Request A –
Copy out the listing below, starting at the line that contains "y alma, sin" and ending at the last line of the listing, with both of those lines included. Leave the pictures out.

Provided text –
It will open two further hotels in China – in Guangzhou by the end of 2019 and Hangzhou next year, after opening in Nanjing last September – and one in Bali.

It also expects to sign deals this year to open in two western European cities, most likely in France and Italy, according to the chief executive, and intends to expand in southern Europe from 2020. Jumeirah Group has a hotel in Frankfurt and Mallorca, but Mr Silva said there is space for a second in the German business city and for the group’s first in mainland Spain and other European resort destinations.

“To do four substantial, quality projects in Asia in 18 months is quite an accomplishment and we’re looking forward to delivering our expansion in Europe,” Mr Silva said.

Having started with a strong local footprint, today more than 50 per cent of Jumeirah’s portfolio, including pipeline schemes, is international. However, Mr Silva said overseas expansion will not come at the expense of the group’s UAE presence and every five years it will start planning another major new project.

Its latest Dubai project is Marsa Al Arab, a 4 million square-foot leisure and hotel scheme on two man-made islands under construction near the Burj Al Arab and set to complete in three years. The next is likely to be “another beachfront location” in Dubai where there remains solid tourism demand, Mr Silva said.

Hotels in the emirates – and across the Middle East – have suffered steep declines in revenues and room rates in recent years due to low oil prices denting consumer purchasing power, and rising supply of hotel keys as the market matures.

Average daily rates for Middle East hotels dropped 8.9 per cent year-on-year in January, while revenue per available room slid 9.6 per cent over the same period, according to hotel data firm STR. Average occupancy stood at 68.2 per cent.

Recorded information –
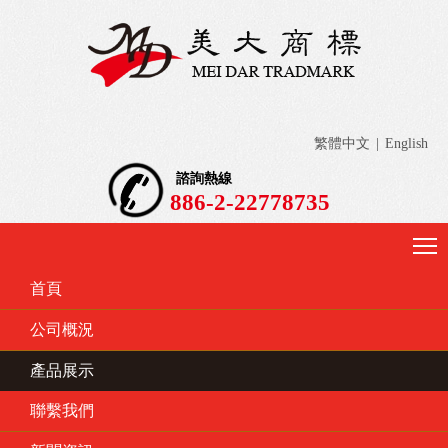
繁體中文
|
English
諮詢熱線
886-2-22778735
首頁
公司概況
產品展示
聯繫我們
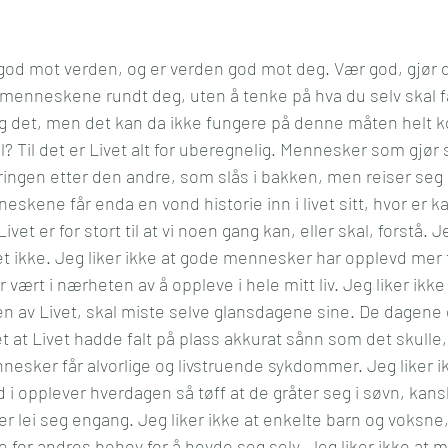
god mot verden, og er verden god mot deg. Vær god, gjør di
menneskene rundt deg, uten å tenke på hva du selv skal få 
elig det, men det kan da ikke fungere på denne måten helt 
? Til det er Livet alt for uberegnelig. Mennesker som gjør 
ringen etter den andre, som slås i bakken, men reiser seg 
eskene får enda en vond historie inn i livet sitt, hvor er k
ivet er for stort til at vi noen gang kan, eller skal, forstå. J
et ikke. Jeg liker ikke at gode mennesker har opplevd mer 
r vært i nærheten av å oppleve i hele mitt liv. Jeg liker ik
en av Livet, skal miste selve glansdagene sine. De dagene 
det at Livet hadde falt på plass akkurat sånn som det skulle,
nnesker får alvorlige og livstruende sykdommer. Jeg liker ik
 i opplever hverdagen så tøff at de gråter seg i søvn, kans
r lei seg engang. Jeg liker ikke at enkelte barn og voksne,
re for andres behov for å hevde seg selv. Jeg liker ikke at 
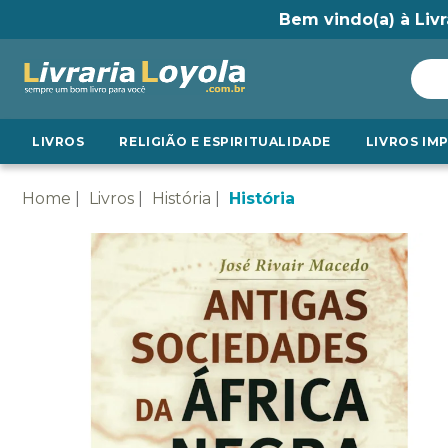
Bem vindo(a) à Livr
LIVROS
RELIGIÃO E ESPIRITUALIDADE
LIVROS IM
Home
Livros
História
História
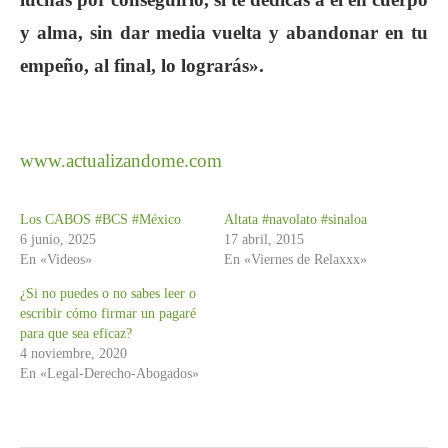
y alma, sin dar media vuelta y abandonar en tu
empeño, al final, lo lograrás».
www.actualizandome.com
Los CABOS #BCS #México
Altata #navolato #sinaloa
6 junio, 2025
17 abril, 2015
En «Videos»
En «Viernes de Relaxxx»
¿Si no puedes o no sabes leer o
escribir cómo firmar un pagaré
para que sea eficaz?
4 noviembre, 2020
En «Legal-Derecho-Abogados»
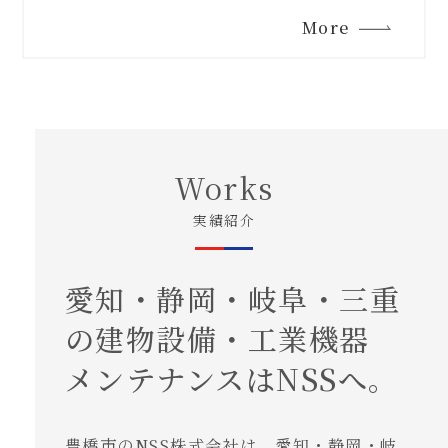
More
Works
実績紹介
愛知・静岡・岐阜・三重
の建物設備・工業機器
メンテナンスはNSSへ。
豊橋市のNSS株式会社は、愛知・静岡・岐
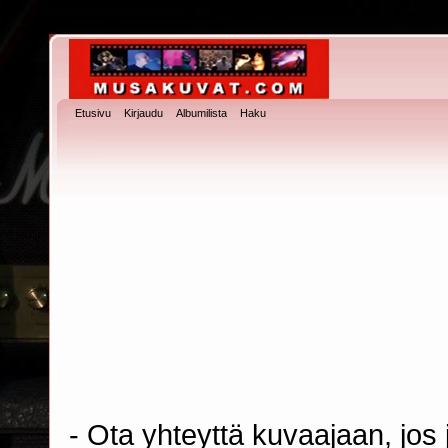
Etusivu
Kirjaudu
Albumilista
Haku
- Ota yhteyttä kuvaajaan, jos j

Request B –
According to the article on Jumeirah's expansion, by what percentage did average daily rates for Middle East hotels drop year-on-year in January?

Task response A –
y alma, sin dar media vuelta y abandonar en tu
empeño, al final, lo lograrás».
www.actualizandome.com
Los CABOS #BCS #México
Altata #navolato #sinaloa
6 junio, 2025
17 abril, 2015
En «Videos»
En «Viernes de Relaxxx»
¿Si no puedes o no sabes leer o
escribir cómo firmar un pagaré
para que sea eficaz?
4 noviembre, 2020
En «Legal-Derecho-Abogados»
More
Works
実績紹介
愛知・静岡・岐阜・三重
の建物設備・工業機器
メンテナンスはNSSへ。
豊橋市のNSS株式会社は、愛知・静岡・岐
Etusivu
Kirjaudu
Albumilista
Haku
- Ota yhteyttä kuvaajaan, jos j

Task response B –
8.9 per cent.